## [THE DATA]
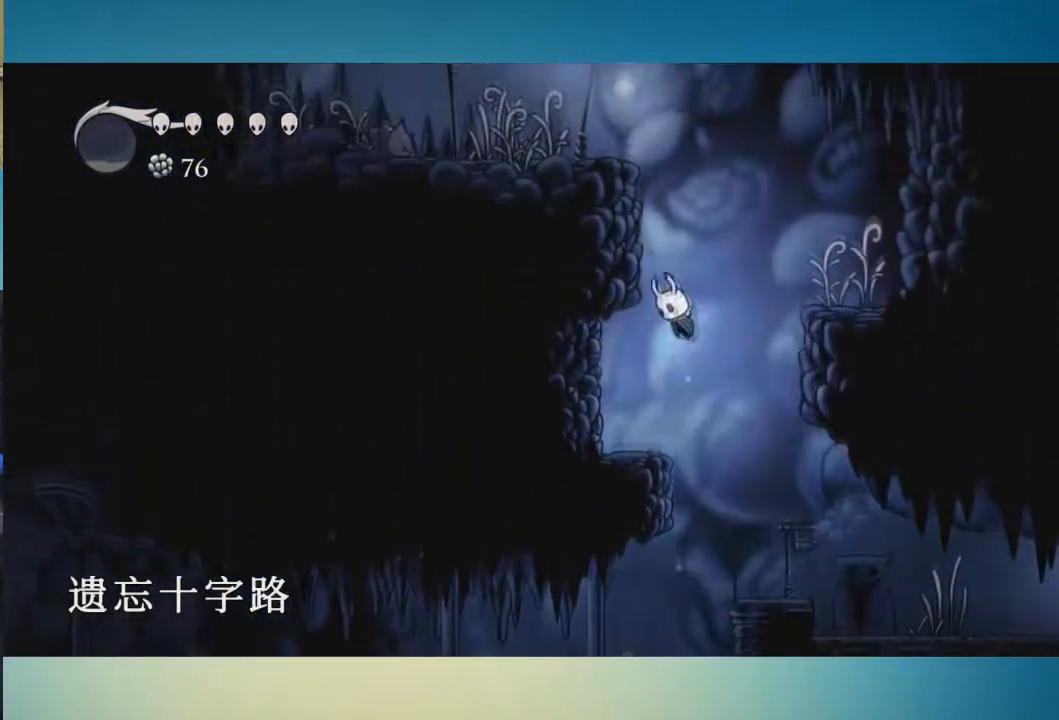
{"buttons": [], "left_stick": "left", "right_stick": "center", "button_events": [[501, "A", "up"]]}
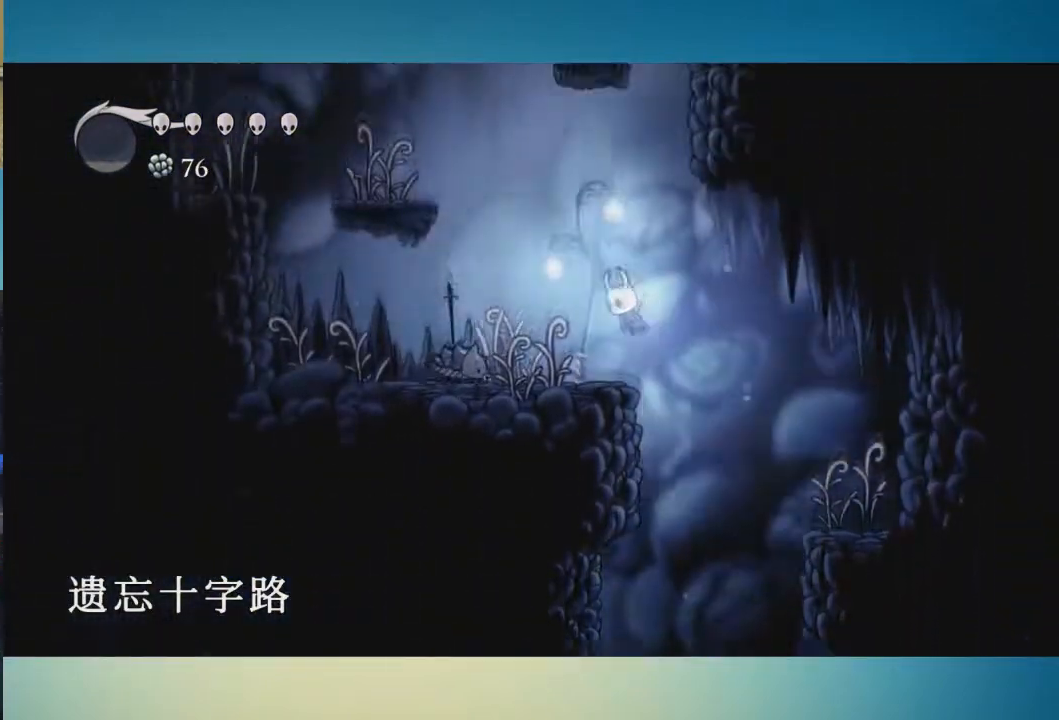
{"buttons": ["A"], "left_stick": "left", "right_stick": "center", "button_events": [[317, "A", "down"]]}
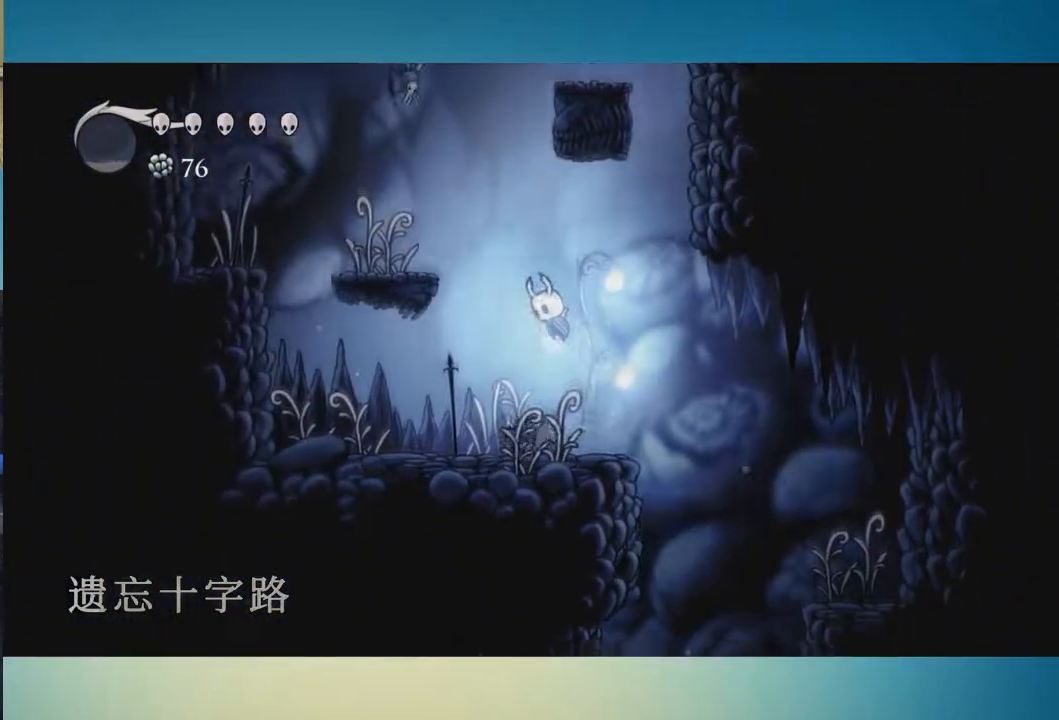
{"buttons": [], "left_stick": "right", "right_stick": "center", "button_events": [[351, "A", "up"]]}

## [WORK REQUEST]
Copy out the data above to the letter, and keep every picture out of it.

## [TASK RESPONSE]
{"buttons": [], "left_stick": "left", "right_stick": "center", "button_events": [[501, "A", "up"]]}
{"buttons": ["A"], "left_stick": "left", "right_stick": "center", "button_events": [[317, "A", "down"]]}
{"buttons": [], "left_stick": "right", "right_stick": "center", "button_events": [[351, "A", "up"]]}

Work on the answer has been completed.